The Peasant Farmers Association of Ghana (PFAG) has called on the government to integrate climate education programmes such as tree planting in school curriculum from an early age to create awareness of climate change.
The association explained that school children needed to embrace the habit of tree planting in and around their school compound and their communities to help protect the environment.
The Shai-Osudoku District Vocal Person of PFAG, Mr Charles Tetteh Hombey, who said this in an interview with the Graphic Business in Accra on November 20, observed that the country needed a clear strategy to introduce climate change into the basic school curricula.
He said the change of weather patterns in the country was visible evidence that “global warming has caught up with us”.
As a result, he said farmers have lost their regular planting season and for that reason the government needed to take keen steps to address the situation.
His comment followed a joint statement issued by PFAG and Oxfam in Ghana on climate change after a peaceful march in Asutuare last week.
“We are dangerously close to catastrophic tipping points in global temperature rises that will wreck even more lives around the world. We have a huge opportunity to do what it takes –right now in 2021.
“Therefore, to coincide with the COP26 UN Climate Summit happening in Glasgow this year, Oxfam and partner organisations like PFAG and small -scale farmers are marching today to add our voices to the need to take urgent action on climate change.
“The World Climate March we are embarking on today is to add our footprints to other countries in Africa and the world who have done this already.

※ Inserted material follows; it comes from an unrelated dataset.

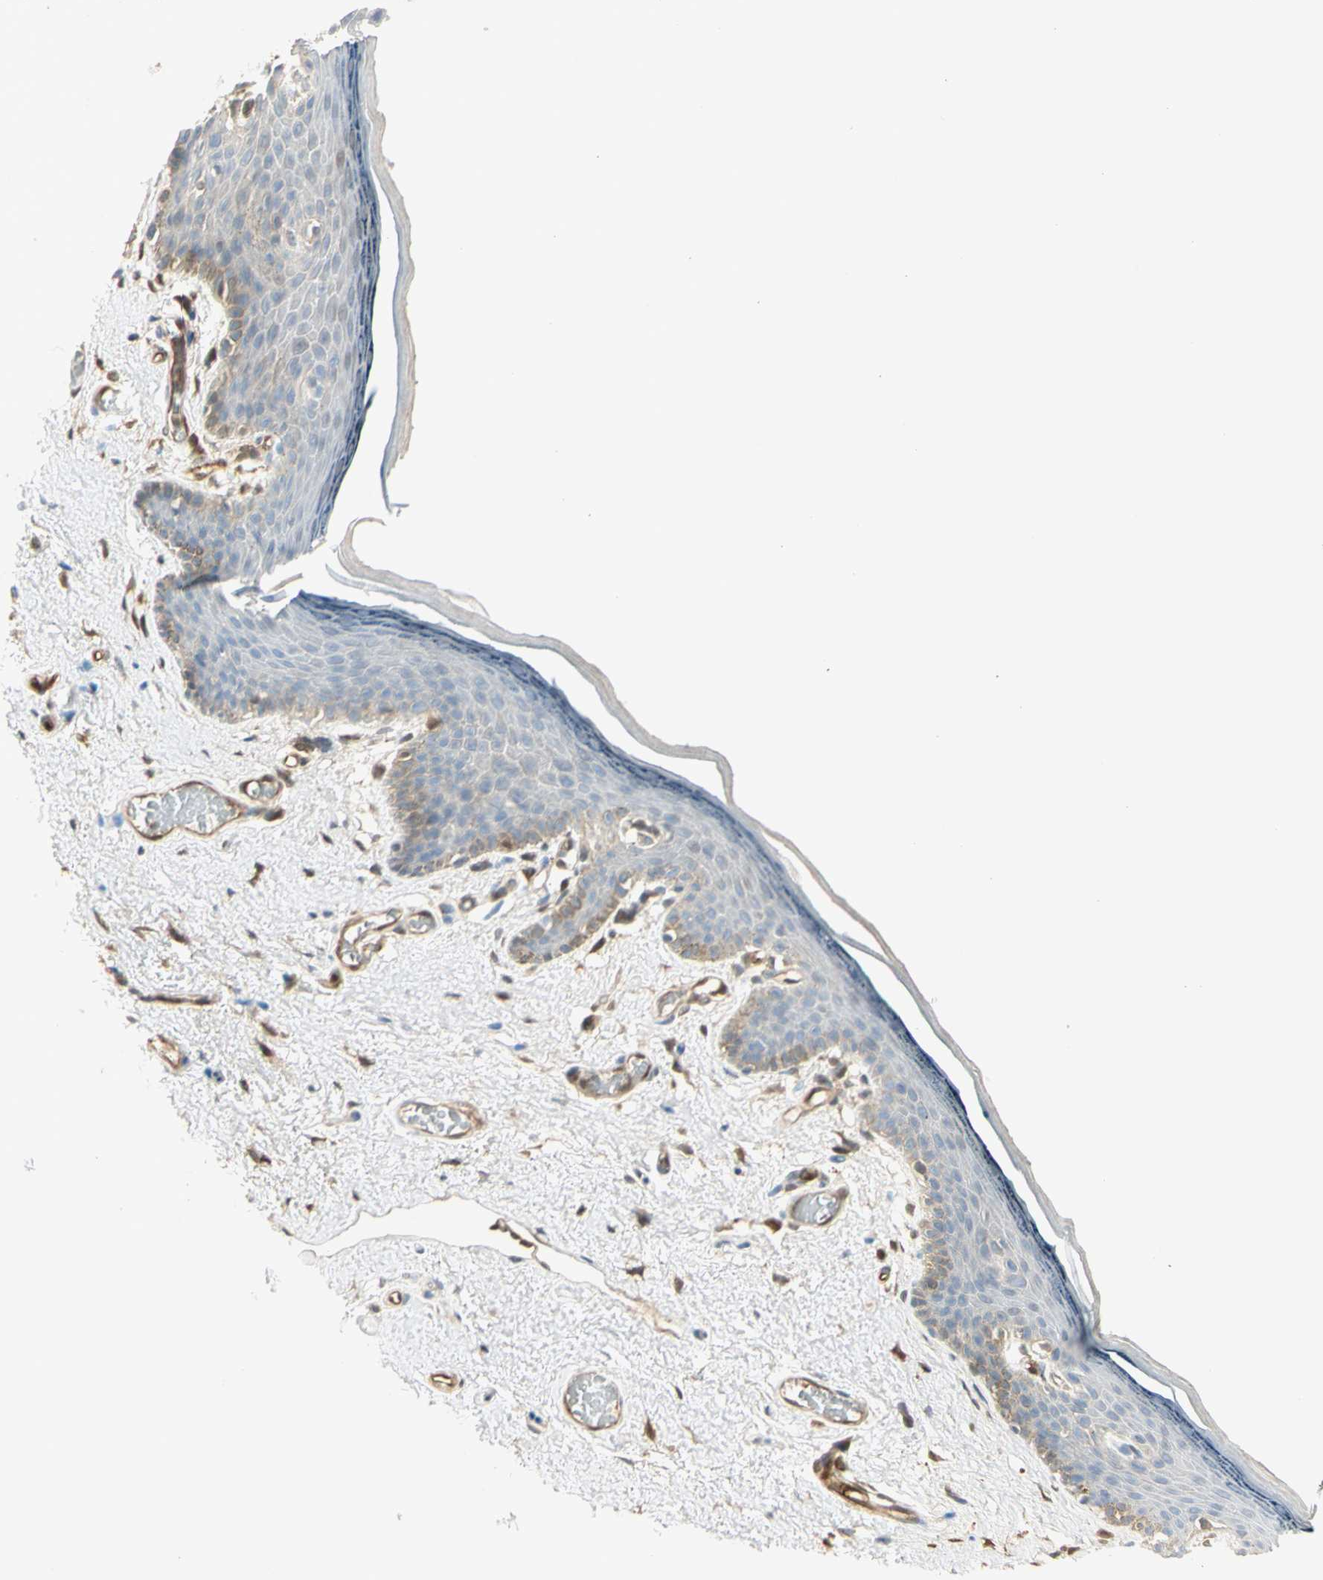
{"staining": {"intensity": "weak", "quantity": "<25%", "location": "cytoplasmic/membranous"}, "tissue": "skin", "cell_type": "Epidermal cells", "image_type": "normal", "snomed": [{"axis": "morphology", "description": "Normal tissue, NOS"}, {"axis": "topography", "description": "Vulva"}], "caption": "A high-resolution photomicrograph shows immunohistochemistry staining of benign skin, which demonstrates no significant positivity in epidermal cells.", "gene": "SERPINB6", "patient": {"sex": "female", "age": 54}}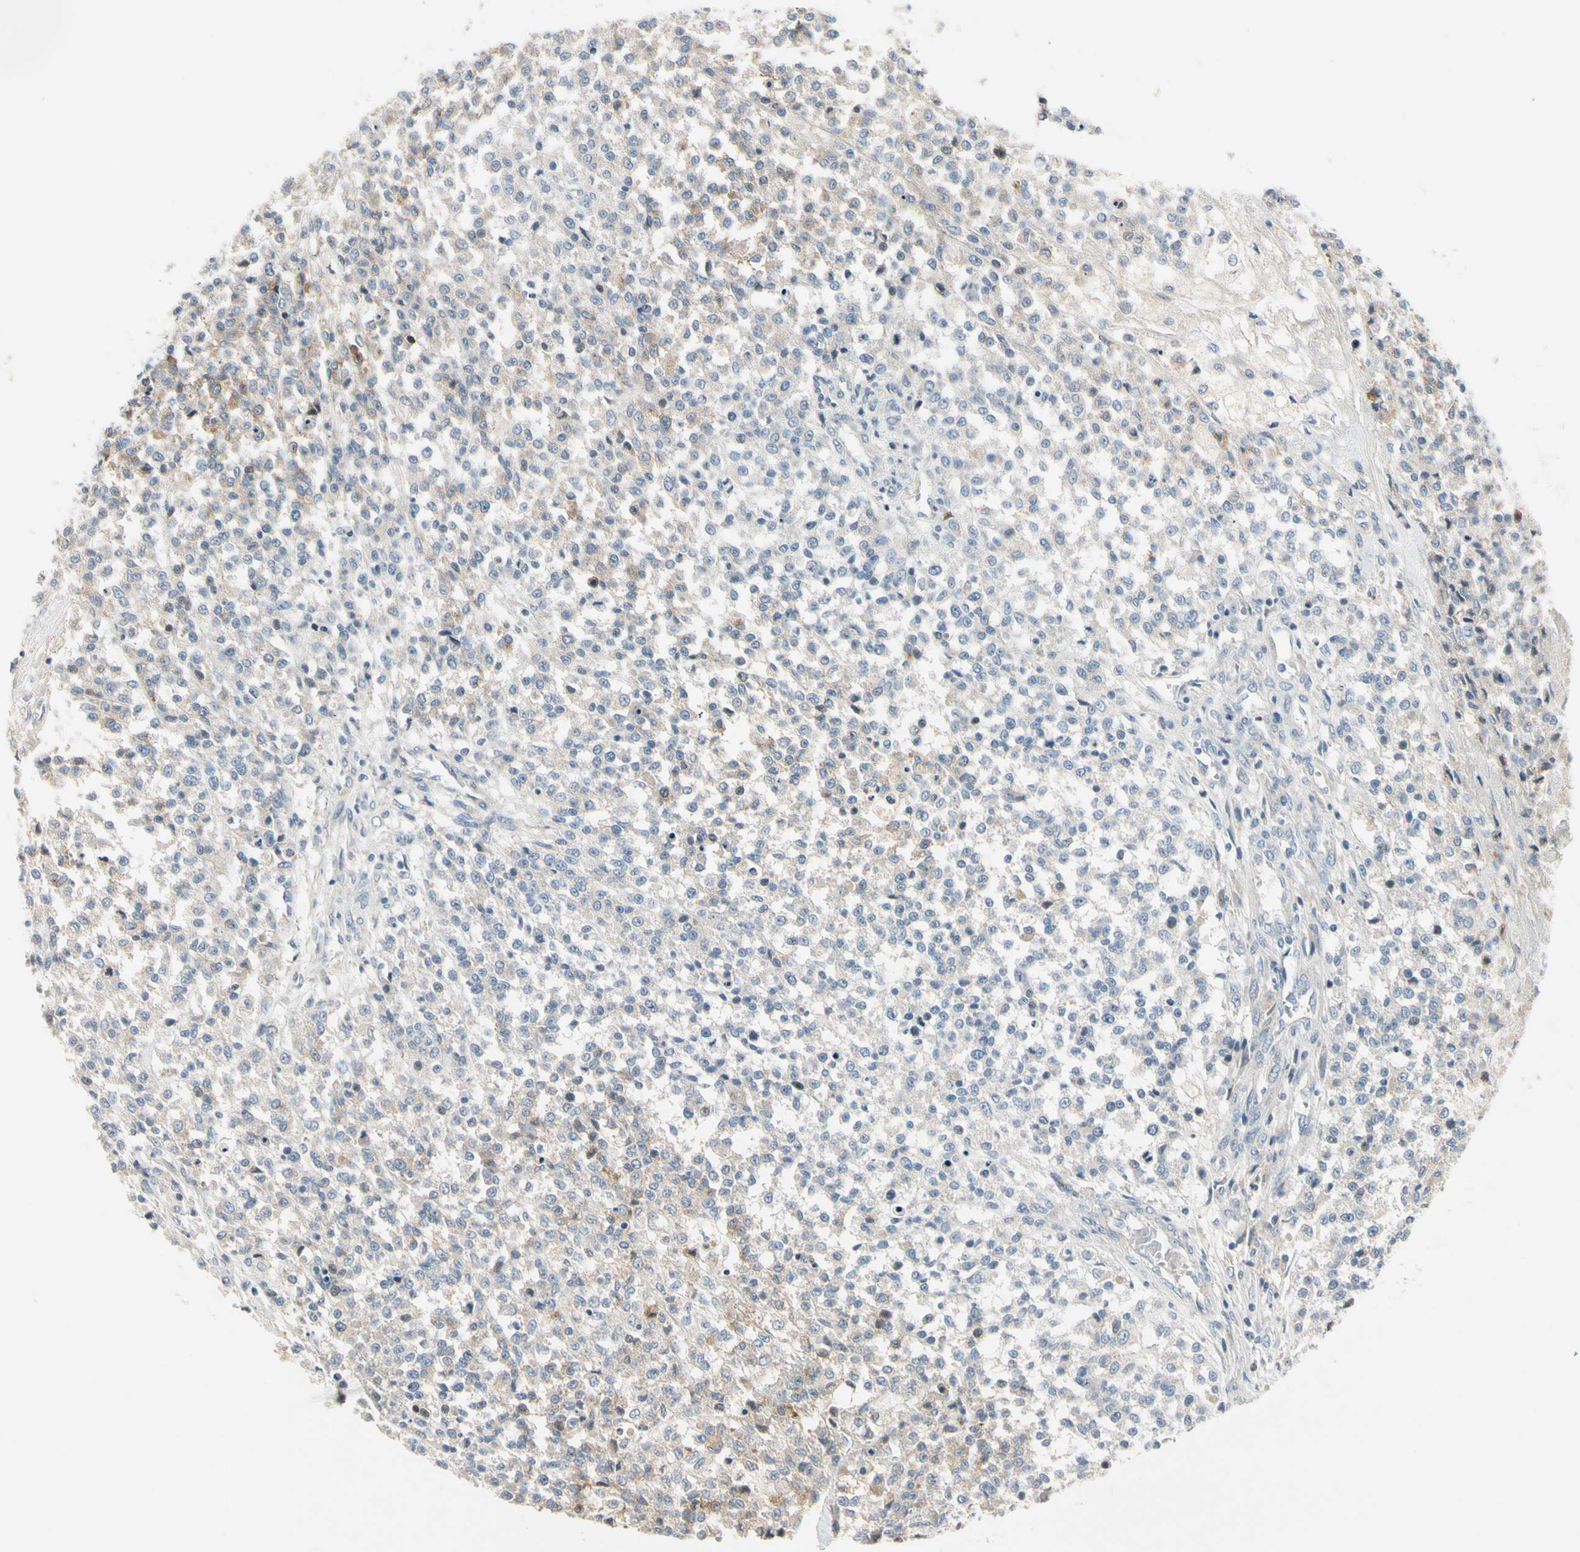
{"staining": {"intensity": "weak", "quantity": "25%-75%", "location": "cytoplasmic/membranous"}, "tissue": "testis cancer", "cell_type": "Tumor cells", "image_type": "cancer", "snomed": [{"axis": "morphology", "description": "Seminoma, NOS"}, {"axis": "topography", "description": "Testis"}], "caption": "A low amount of weak cytoplasmic/membranous positivity is identified in approximately 25%-75% of tumor cells in seminoma (testis) tissue.", "gene": "ICAM5", "patient": {"sex": "male", "age": 59}}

We demand climate action from world leaders during COP26,” the statement said.
It said while Ghana may be among the countries who contribute very little to global temperatures, it was not spared of the harsh impacts of climate change.
The effects of climate change in Ghana is manifested through rising temperature; floods, declining rainfall, total and increased variability, rising sea level and high incidence of weather extremes and disasters, shorter seasonal patterns and increased temperature.
“The onset of climate change therefore poses a direct challenge to small-scale agricultural production and food security in the country.
“As a result, agriculture and natural resource-based activities are threatened by the rising temperatures we are experiencing. Ghana’s vulnerability to the impacts of climate change necessitates that we consciously plan for current and future generations.”